Acta Politica
- Discipline: Political science
- Language: English
- Edited by: Simon Otjes and Marc van de Wardt

Publication details
- History: 1965–present
- Publisher: Palgrave Macmillan on behalf of the Dutch Political Science Association
- Frequency: Quarterly
- Impact factor: 1.9 (2024)

Standard abbreviations
- ISO 4: Acta Polit.

Indexing
- ISSN: 0001-6810 (print) 1741-1416 (web)
- LCCN: sn86013405
- OCLC no.: 751038670

Links
- Journal homepage; Online access; Online archive; Ingentaconnect archive;

= Acta Politica =

Academic journal

Acta Politica is a quarterly peer-reviewed academic journal covering political science published by Palgrave Macmillan on behalf of the Dutch Political Science Association. The editors-in-chief are Simon Otjes (Leiden University) and Marc van de Wardt (Vrije Universiteit Amsterdam).

The journal covers such sub-areas as Dutch and comparative politics, as well as international relations, political theory, public administration and political communication.

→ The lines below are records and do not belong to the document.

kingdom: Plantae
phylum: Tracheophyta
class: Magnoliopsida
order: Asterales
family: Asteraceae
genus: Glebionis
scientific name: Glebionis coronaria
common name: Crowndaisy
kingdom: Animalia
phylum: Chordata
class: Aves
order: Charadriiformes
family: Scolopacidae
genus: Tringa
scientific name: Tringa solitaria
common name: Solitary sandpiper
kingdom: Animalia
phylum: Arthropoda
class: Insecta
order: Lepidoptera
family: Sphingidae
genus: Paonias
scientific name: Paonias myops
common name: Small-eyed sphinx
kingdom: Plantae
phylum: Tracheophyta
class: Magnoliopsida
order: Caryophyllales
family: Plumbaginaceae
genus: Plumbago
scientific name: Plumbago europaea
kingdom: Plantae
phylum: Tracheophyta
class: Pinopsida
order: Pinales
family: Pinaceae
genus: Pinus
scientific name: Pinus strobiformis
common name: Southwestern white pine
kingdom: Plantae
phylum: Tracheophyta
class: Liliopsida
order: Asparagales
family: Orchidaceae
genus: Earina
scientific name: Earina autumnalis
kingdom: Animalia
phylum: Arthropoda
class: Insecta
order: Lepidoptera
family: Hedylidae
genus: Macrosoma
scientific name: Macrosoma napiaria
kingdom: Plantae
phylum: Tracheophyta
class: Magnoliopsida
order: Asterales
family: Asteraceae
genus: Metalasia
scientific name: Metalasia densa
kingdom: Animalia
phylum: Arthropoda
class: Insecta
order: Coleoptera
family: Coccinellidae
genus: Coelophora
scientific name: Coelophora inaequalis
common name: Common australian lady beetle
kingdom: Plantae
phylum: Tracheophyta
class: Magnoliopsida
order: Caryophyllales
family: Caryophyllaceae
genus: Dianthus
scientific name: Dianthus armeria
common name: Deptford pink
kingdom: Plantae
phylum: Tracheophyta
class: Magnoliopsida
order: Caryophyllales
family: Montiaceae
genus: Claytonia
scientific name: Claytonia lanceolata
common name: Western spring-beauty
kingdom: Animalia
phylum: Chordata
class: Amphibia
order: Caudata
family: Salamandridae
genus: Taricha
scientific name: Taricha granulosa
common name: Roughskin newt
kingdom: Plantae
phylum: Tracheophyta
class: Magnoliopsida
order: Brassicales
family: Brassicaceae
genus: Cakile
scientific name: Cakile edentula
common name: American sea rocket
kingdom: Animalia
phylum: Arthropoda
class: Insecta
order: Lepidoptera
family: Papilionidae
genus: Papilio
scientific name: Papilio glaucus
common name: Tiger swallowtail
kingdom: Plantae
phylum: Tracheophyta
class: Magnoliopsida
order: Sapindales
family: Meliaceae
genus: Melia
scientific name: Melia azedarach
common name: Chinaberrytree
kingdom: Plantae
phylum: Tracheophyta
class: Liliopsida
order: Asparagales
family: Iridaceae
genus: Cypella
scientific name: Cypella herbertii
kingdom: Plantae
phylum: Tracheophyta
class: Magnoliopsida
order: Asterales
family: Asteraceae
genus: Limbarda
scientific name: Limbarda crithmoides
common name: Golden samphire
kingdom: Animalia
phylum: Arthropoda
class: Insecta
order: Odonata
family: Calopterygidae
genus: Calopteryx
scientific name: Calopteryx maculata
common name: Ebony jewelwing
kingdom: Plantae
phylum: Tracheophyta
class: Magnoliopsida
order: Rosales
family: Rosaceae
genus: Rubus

== Abstracting and indexing ==
The journal is abstracted and indexed in International Bibliography of the Social Sciences, International Bibliography of Periodical Literature on the Humanities and Social Sciences, International Bibliography of Book Reviews of Scholarly Literature and Social Sciences, ProQuest databases, Scopus, Social Sciences Citation Index, CSA Sociological Abstracts, and CSA Worldwide Political Science Abstracts. According to the Journal Citation Reports, the journal has a 2020 impact factor of 2.404.